__Exercise__
Repeat every line of the data below word for word, changing nothing.

[Data items]
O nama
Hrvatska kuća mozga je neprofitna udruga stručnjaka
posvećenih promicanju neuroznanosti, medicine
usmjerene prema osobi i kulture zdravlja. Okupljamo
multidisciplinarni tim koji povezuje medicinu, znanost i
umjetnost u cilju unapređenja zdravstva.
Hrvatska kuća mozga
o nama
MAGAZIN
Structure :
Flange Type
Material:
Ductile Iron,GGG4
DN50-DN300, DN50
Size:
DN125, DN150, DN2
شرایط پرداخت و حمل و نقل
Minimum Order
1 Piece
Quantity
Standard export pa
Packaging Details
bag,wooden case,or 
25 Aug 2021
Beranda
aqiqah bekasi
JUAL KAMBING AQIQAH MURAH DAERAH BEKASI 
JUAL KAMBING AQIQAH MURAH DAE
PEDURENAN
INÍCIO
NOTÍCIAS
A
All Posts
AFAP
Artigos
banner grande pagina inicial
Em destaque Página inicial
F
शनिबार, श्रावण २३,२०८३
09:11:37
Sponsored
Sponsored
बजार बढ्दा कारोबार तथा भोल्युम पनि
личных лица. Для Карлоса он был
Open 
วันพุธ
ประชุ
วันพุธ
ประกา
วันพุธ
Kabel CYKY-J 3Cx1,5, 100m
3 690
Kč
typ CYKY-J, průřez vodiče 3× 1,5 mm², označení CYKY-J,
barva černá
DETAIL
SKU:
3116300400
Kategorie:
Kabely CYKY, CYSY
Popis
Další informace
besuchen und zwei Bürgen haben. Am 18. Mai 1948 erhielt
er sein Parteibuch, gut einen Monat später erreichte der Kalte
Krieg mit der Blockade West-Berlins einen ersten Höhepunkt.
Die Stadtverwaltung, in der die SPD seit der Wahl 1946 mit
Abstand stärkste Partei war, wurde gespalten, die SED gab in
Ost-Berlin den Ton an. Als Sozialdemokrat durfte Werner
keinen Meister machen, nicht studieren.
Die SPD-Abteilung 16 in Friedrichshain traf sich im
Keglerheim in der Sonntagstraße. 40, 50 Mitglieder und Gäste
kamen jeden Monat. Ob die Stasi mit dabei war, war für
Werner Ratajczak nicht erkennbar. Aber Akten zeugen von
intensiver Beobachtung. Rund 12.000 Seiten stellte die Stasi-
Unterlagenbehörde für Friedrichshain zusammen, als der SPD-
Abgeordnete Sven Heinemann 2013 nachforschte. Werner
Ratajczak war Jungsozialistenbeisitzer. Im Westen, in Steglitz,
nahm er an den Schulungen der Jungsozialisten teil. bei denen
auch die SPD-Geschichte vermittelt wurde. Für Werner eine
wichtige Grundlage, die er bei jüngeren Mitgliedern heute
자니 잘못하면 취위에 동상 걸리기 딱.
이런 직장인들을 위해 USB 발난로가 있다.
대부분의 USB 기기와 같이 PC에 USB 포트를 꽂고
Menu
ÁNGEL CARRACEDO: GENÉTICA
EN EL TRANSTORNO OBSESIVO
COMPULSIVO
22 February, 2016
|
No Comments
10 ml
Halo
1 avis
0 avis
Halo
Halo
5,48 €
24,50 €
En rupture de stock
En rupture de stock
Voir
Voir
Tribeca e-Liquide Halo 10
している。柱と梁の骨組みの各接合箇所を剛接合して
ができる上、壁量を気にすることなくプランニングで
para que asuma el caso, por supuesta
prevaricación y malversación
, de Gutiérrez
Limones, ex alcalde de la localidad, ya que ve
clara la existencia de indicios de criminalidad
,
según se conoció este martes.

__Exercise result__
O nama
Hrvatska kuća mozga je neprofitna udruga stručnjaka
posvećenih promicanju neuroznanosti, medicine
usmjerene prema osobi i kulture zdravlja. Okupljamo
multidisciplinarni tim koji povezuje medicinu, znanost i
umjetnost u cilju unapređenja zdravstva.
Hrvatska kuća mozga
o nama
MAGAZIN
Structure :
Flange Type
Material:
Ductile Iron,GGG4
DN50-DN300, DN50
Size:
DN125, DN150, DN2
شرایط پرداخت و حمل و نقل
Minimum Order
1 Piece
Quantity
Standard export pa
Packaging Details
bag,wooden case,or 
25 Aug 2021
Beranda
aqiqah bekasi
JUAL KAMBING AQIQAH MURAH DAERAH BEKASI 
JUAL KAMBING AQIQAH MURAH DAE
PEDURENAN
INÍCIO
NOTÍCIAS
A
All Posts
AFAP
Artigos
banner grande pagina inicial
Em destaque Página inicial
F
शनिबार, श्रावण २३,२०८३
09:11:37
Sponsored
Sponsored
बजार बढ्दा कारोबार तथा भोल्युम पनि
личных лица. Для Карлоса он был
Open 
วันพุธ
ประชุ
วันพุธ
ประกา
วันพุธ
Kabel CYKY-J 3Cx1,5, 100m
3 690
Kč
typ CYKY-J, průřez vodiče 3× 1,5 mm², označení CYKY-J,
barva černá
DETAIL
SKU:
3116300400
Kategorie:
Kabely CYKY, CYSY
Popis
Další informace
besuchen und zwei Bürgen haben. Am 18. Mai 1948 erhielt
er sein Parteibuch, gut einen Monat später erreichte der Kalte
Krieg mit der Blockade West-Berlins einen ersten Höhepunkt.
Die Stadtverwaltung, in der die SPD seit der Wahl 1946 mit
Abstand stärkste Partei war, wurde gespalten, die SED gab in
Ost-Berlin den Ton an. Als Sozialdemokrat durfte Werner
keinen Meister machen, nicht studieren.
Die SPD-Abteilung 16 in Friedrichshain traf sich im
Keglerheim in der Sonntagstraße. 40, 50 Mitglieder und Gäste
kamen jeden Monat. Ob die Stasi mit dabei war, war für
Werner Ratajczak nicht erkennbar. Aber Akten zeugen von
intensiver Beobachtung. Rund 12.000 Seiten stellte die Stasi-
Unterlagenbehörde für Friedrichshain zusammen, als der SPD-
Abgeordnete Sven Heinemann 2013 nachforschte. Werner
Ratajczak war Jungsozialistenbeisitzer. Im Westen, in Steglitz,
nahm er an den Schulungen der Jungsozialisten teil. bei denen
auch die SPD-Geschichte vermittelt wurde. Für Werner eine
wichtige Grundlage, die er bei jüngeren Mitgliedern heute
자니 잘못하면 취위에 동상 걸리기 딱.
이런 직장인들을 위해 USB 발난로가 있다.
대부분의 USB 기기와 같이 PC에 USB 포트를 꽂고
Menu
ÁNGEL CARRACEDO: GENÉTICA
EN EL TRANSTORNO OBSESIVO
COMPULSIVO
22 February, 2016
|
No Comments
10 ml
Halo
1 avis
0 avis
Halo
Halo
5,48 €
24,50 €
En rupture de stock
En rupture de stock
Voir
Voir
Tribeca e-Liquide Halo 10
している。柱と梁の骨組みの各接合箇所を剛接合して
ができる上、壁量を気にすることなくプランニングで
para que asuma el caso, por supuesta
prevaricación y malversación
, de Gutiérrez
Limones, ex alcalde de la localidad, ya que ve
clara la existencia de indicios de criminalidad
,
según se conoció este martes.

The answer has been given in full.